Mit dem nunmehr verhängten Bußgeld in Höhe von 300.000 Euro ist der schwäbische Bundesligist allerdings mit einem blauen Auge davongekommen. Brink selbst hatte zu Beginn des Bußgeldverfahrens Anfang Februar gegenüber dem SWR noch darauf hingewiesen, dass die DSGVO "in einem solchen Bußgeldverfahren" ein erhebliches Bußgeld vorsehe, "das bis zu 20 Millionen Euro betragen kann".
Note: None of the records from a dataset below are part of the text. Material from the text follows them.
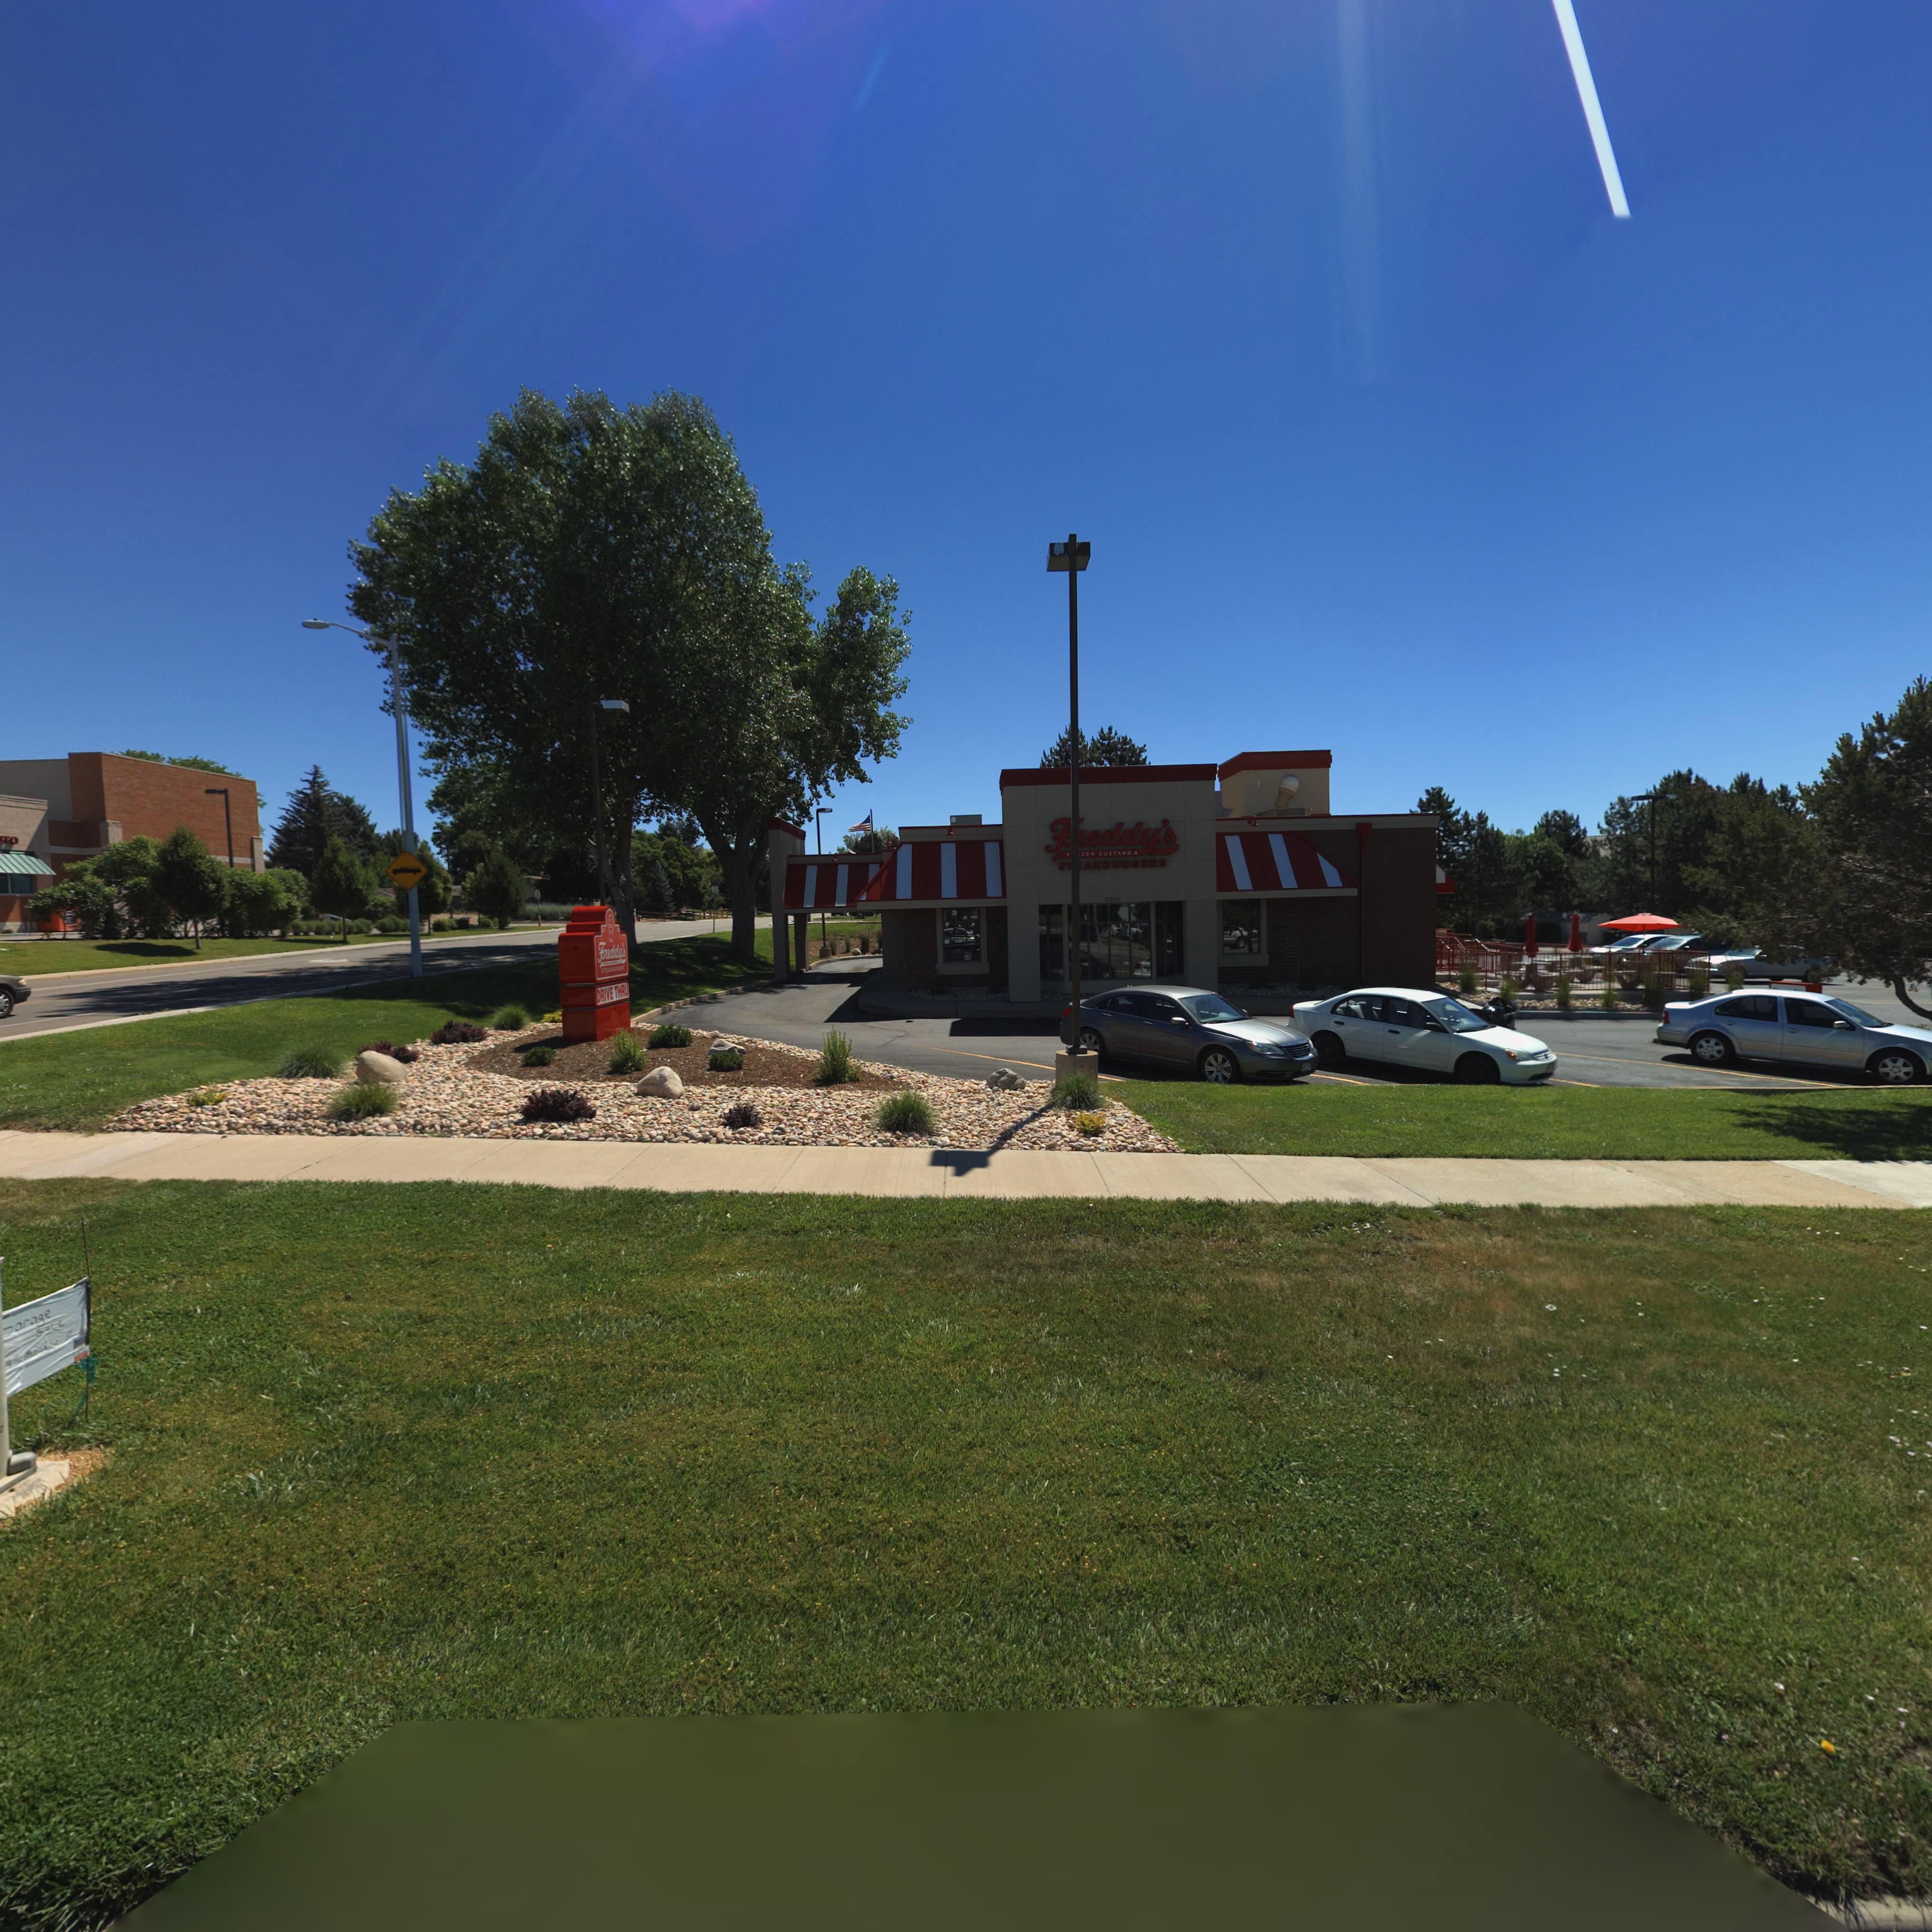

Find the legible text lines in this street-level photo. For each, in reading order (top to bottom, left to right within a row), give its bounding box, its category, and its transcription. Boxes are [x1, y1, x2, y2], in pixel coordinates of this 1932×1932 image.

[1043, 816, 1178, 857] BusinessName: F*eddy's
[1066, 850, 1138, 857] BusinessName: F**ZEN CUSTARD &
[1058, 857, 1167, 871] BusinessName: ST*AKBURGERS
[1104, 897, 1120, 902] StreetNumber: 2250
[597, 941, 626, 964] BusinessName: Freddy's
[600, 965, 625, 974] BusinessName: STE*********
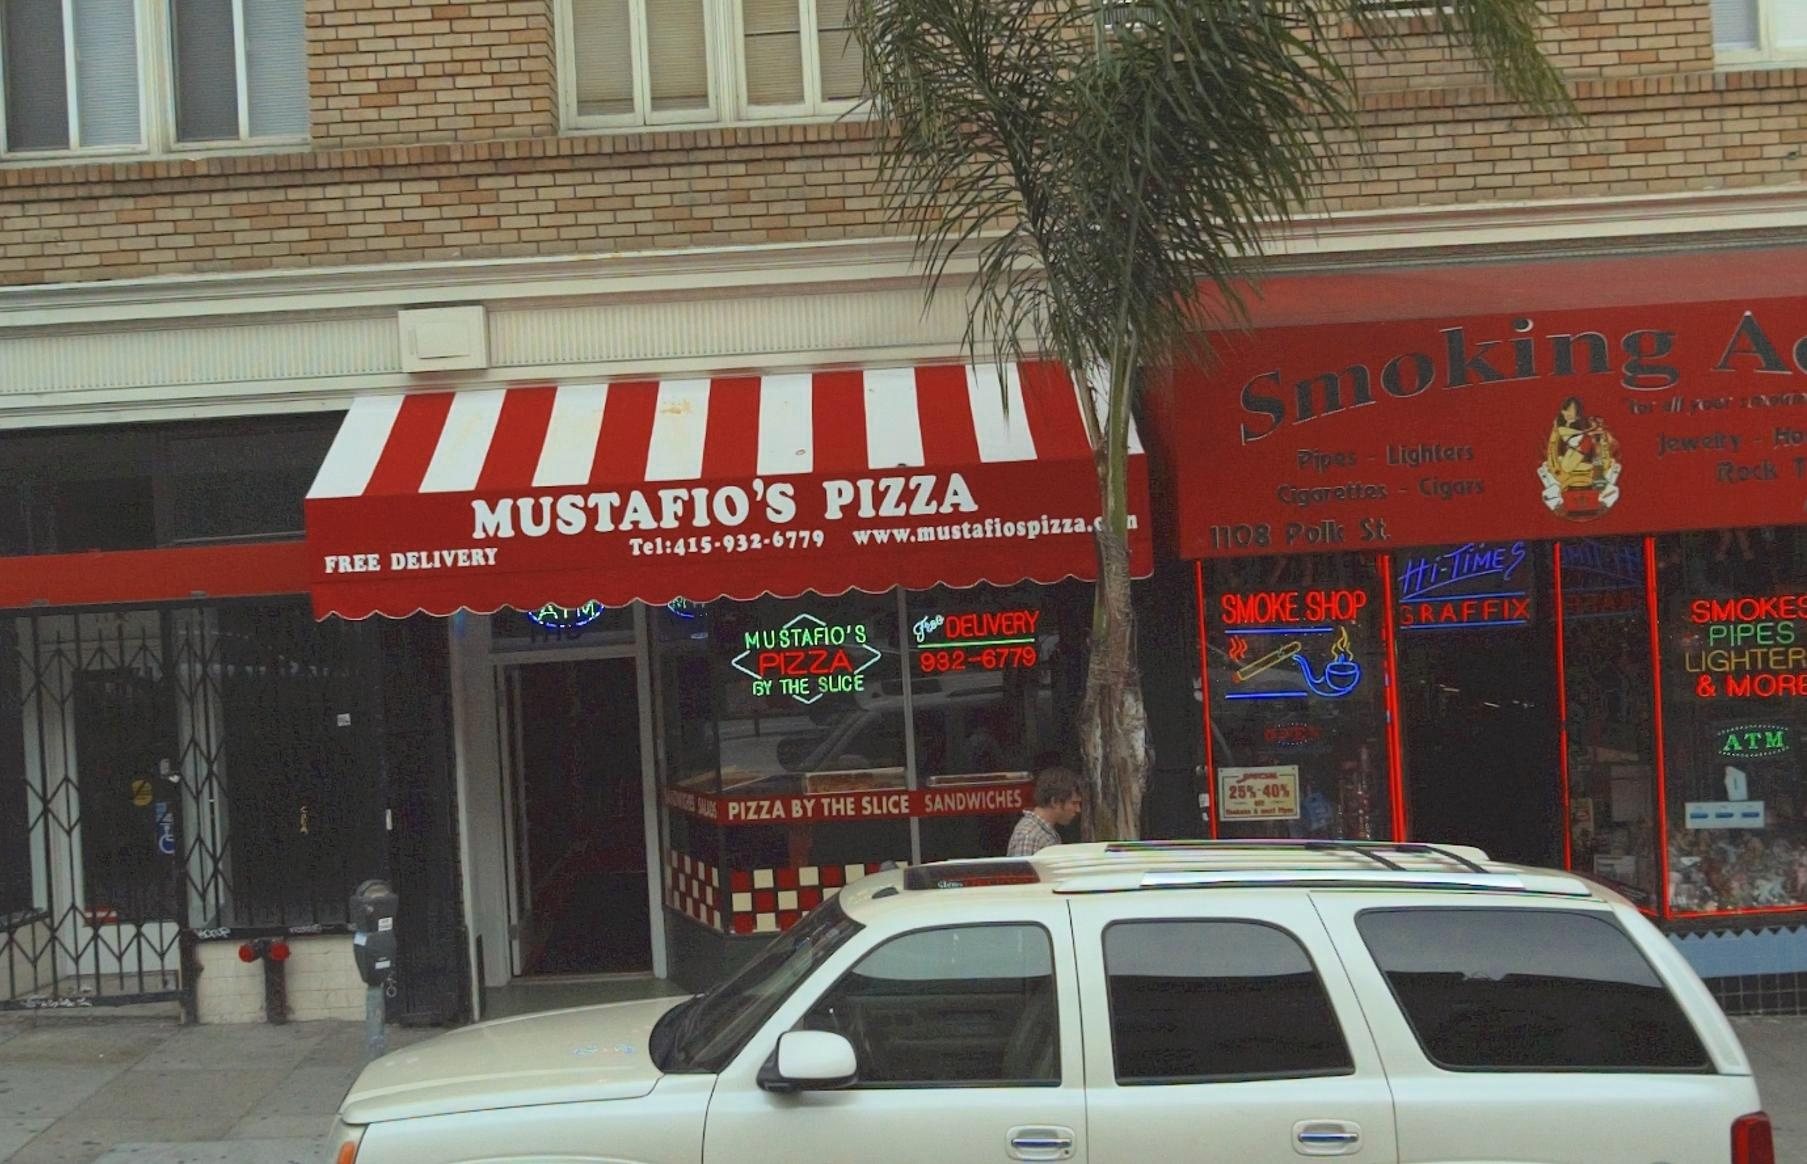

Dass es die Summe nunmehr erheblich geringer ausgefallen ist, hat viel mit der Kooperationsbereitschaft beim Fußball-Bundesligisten zu tun: "Die Verantwortlichen des VfB Stuttgart 1893 e.V. und der VfB Stuttgart 1893 AG haben die Aufklärungs- und Ermittlungsmaßnahmen des Landesbeauftragten unterstützt, durch eigene Initiative gefördert sowie mit der Behörde des Landesbeauftragten umfangreich kooperiert", lobte Brink heute in seiner Erklärung.
Gegenüber LTO sagt er: "In Zeiten, in denen sich Gerichte - ob europäisch oder national - eher zu Unsicherheitsfaktoren entwickeln, hilft bei Datenschutzverstößen nur eines verlässlich: die Kooperation mit der Aufsichtsbehörde. Wirkt der Verantwortliche bei der Aufklärung mit und zeigt er ein vernünftiges Nachtatverhalten, dann bleiben Bußgelder selbst bei gravierenden Verstößen glimpflich."
"Kostenträchtige Umstrukturierung des Datenschutzmanagements"
Wie Brink weiter in seiner Mitteilung erläuterte, werde die VfB Stuttgart 1893 AG neben der auferlegten Bußgeldzahlung und einer "kostenträchtigen Umstrukturierung und Verbesserung ihres Datenschutzmanagements" in Abstimmung mit dem LfDI künftig dazu verpflichtet, Maßnahmen zur Sensibilisierung junger Menschen für Datenschutzanliegen zu ergreifen. Gefördert werden soll das Projekt "Datenschutz geht zur Schule". Darüber hinaus werde es Schulungen für die Fußballnachwuchsmannschaften des VfB zum Thema "Datenschutz bei Jugendlichen" geben.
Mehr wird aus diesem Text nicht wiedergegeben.